Эль-Ифарх понятия не имел о том, что может значить его нежданное видение. Но отчего-то чувствовал, что оно предвещает ему судьбоносные события. Знать бы ещё, какие…
— Ну и куда ты меня зовёшь?
Большие умные глаза глубокого сапфирового цвета смотрели с загадочным выражением. Изящная самка единорога нетерпеливо мотнула головой; на белоснежной лоснящейся гриве заиграли блики солнечного света. Копытце требовательно ударило по светлому деревянному крыльцу.
Ильната вздохнула и погладила пальцами морду верной подруги:
— Ладно, если ты настаиваешь, — девушка сбежала по трём невысоким ступенькам и, подождав, пока единорог тоже уберёт передние ноги с крыльца и встанет ровно, легко вскочила в седло. — Вези, Аламела, но знай: если тебе опять всего лишь захотелось порезвиться за городом, я тебе хвост выщиплю, чтобы знала, как хозяйку будить в такую рань!

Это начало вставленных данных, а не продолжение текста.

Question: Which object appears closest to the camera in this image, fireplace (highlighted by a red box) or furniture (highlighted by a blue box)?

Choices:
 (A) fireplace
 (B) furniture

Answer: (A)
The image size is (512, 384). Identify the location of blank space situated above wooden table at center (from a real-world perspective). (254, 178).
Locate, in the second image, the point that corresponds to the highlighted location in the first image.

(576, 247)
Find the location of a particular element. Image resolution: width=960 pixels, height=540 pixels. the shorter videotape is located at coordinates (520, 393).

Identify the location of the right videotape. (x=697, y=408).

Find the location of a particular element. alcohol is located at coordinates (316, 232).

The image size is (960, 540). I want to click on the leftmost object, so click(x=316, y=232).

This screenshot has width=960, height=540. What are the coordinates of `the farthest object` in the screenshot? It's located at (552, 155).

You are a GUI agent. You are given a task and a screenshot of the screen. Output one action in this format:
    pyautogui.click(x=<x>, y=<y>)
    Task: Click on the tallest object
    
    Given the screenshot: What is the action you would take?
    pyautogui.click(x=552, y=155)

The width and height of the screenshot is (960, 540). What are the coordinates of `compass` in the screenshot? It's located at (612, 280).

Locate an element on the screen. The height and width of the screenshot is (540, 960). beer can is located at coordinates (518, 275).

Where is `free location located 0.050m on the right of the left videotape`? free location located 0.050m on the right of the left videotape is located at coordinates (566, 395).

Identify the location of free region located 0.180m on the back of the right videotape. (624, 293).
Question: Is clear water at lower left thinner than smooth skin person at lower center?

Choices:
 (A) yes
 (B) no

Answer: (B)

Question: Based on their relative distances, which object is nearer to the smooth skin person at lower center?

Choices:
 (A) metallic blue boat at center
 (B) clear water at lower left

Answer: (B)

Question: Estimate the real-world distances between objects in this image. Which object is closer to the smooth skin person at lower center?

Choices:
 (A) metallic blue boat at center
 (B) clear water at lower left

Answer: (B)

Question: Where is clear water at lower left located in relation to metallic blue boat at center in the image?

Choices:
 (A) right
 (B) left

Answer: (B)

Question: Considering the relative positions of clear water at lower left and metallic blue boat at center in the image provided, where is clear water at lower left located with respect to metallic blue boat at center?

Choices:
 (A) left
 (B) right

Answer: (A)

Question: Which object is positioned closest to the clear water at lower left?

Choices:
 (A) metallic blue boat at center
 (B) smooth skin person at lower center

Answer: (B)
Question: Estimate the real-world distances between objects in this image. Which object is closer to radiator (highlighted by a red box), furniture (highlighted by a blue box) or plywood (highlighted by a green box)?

Аламела с негодованием заржала, хоть и знала, что угроза шуточная — никогда Ильната не позволит себе причинить ей какой-либо вред. Наездница в ответ хмыкнула, чуть тряхнула серебристый повод уздечки и предоставила единорогу нести её туда, куда почему-то вдруг срочно понадобилось. Потому как разбудил Ильнату в это утро настойчивый магический зов, исходивший от чем-то встревоженной Аламелы. Девушка подскочила с постели сразу же, и обнаружила, что спала, не раздевшись: в собственной комнате в родном доме это было странновато…
Правда, странности творились с ней уже пару недель. С того самого дня, когда здесь, в Гиале произошла какая-то схватка, в которой, по слухам, участвовала сама Светлейшая. Официально говорить о том происшествии было запрещено, поэтому узнать подробности — кто же с кем сражался и чем всё кончилось — было почти нереально. К тому же у Ильнаты, которая в силу природного любопытства всё же попыталась поприставать кое к кому из старших Просветлённых, сложилось впечатление, что её семье особенно не хотят что-либо рассказывать. И это было странно…
Все эти дни Ильнате снилась сестра. Причём сновидения были необычными и даже страшными, хотя мозг Просветлённой умел не допускать ночных кошмаров. И это наполняло душу гнетущей тревогой. Как бы хотелось девушке, чтобы её сестра поскорее вернулась из того путешествия, в которое она отправилась по воле Храмов Великого Дня. Хоть Сальнира и была старше всего на год, для Ильнаты она стала образцом для подражания и советчиком, к чьему мнению младшая сестра всегда прислушивалась. С ней девушка могла обсудить даже темы, которые не стала бы доверять и матери. И особенно она нуждалась в присутствии Сальниры теперь, когда готовилась вот-вот принять формальное полное посвящение…
— Всё-таки за город, да? — пробормотала Ильната, видя, что единорог несёт её к восточным воротам, у которых к Гиалу ближе всего подступал густой лес.
Девушка взглянула вверх и увидела привычные пушистые облака, укутывающие почти всё небо, которые и дали имя этому древнему краю. Природа здесь как всегда дышала безмятежностью и чистотой. Так отчего же вдруг так тоскливо на душе, почему сжимается сердце в безотчётной тревоге?
Спустя полчаса девушка получила ответ на этот вопрос. Аламела углубилась далеко в лес и остановилась у безымянного родника с прозрачной водой, вокруг которого было особенно тихо. Казалось, что никакой лесной зверь не хочет приходить сюда на водопой, а птицы предпочитают здесь не петь. Это место словно было очерчено кругом скорби и молчаливого уважения к чему-то уходящему навеки. Просветлённая знала, на какое печальное событие так реагирует природа: где-то здесь умирало или уже умерло магическое существо.